9.15.2007

Conversations last week:

Landlord: I'd prefer a female tenant so she can play with my daughter.
Me: (thinking) No child touches Muffy!

Friend: Let's go to IHOP.
Me: I haven't been in 10 years because they served me food that came out of a can. It retained the can shape and can stripes.
Friend + dad: IHOP is really good now.
Me: (after ordering) My salsa and ham cubes can out of a can. Pancakes. Must stick to pancakes.

Friend: What are you going to do after you graduate?
Me: My cat and I are moving to Michigan. We're going to live in C's closet. We'll sneak in under the cover of silent frozen night, pick the lock, throw out whatever's in the closet, and move in. It's like adverse possession except my cat and I can summon the power of gravity and become immovable.
Friend: Can I come?

Muffy: Wake up you can't go to bed yet.
Me: Since when does a cat dictate my bedtime.
Muffy: (vomits all over my bed) Wake up and play with me.

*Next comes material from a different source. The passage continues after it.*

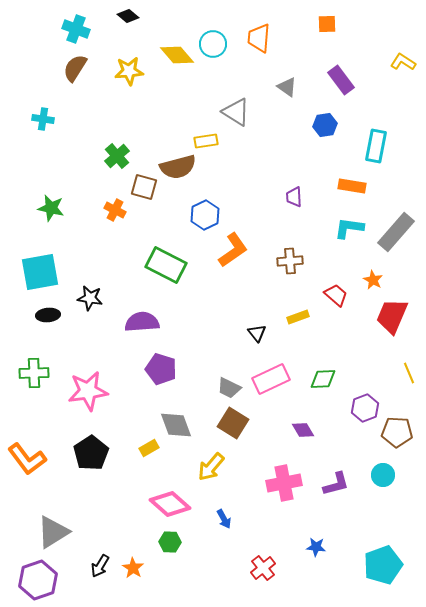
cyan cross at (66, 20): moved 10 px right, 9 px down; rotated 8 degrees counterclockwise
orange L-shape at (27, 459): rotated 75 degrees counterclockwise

I also discovered Target now has knock offs of my favorite jeans. When you're my size, it's hard to find anything that fits, so I buy my jeans at Uniqlo, a Japanese store with one US outlet in New York. They're $40, fit well and look good. Well, Target now sells them for $14....Why don't they copy Sevens? I mean I try hard to pass my sub-$100 jeans off as somewhat designer, and here Target just tells the world, hey she possibly bought the same pair (they're good knock offs) at our store!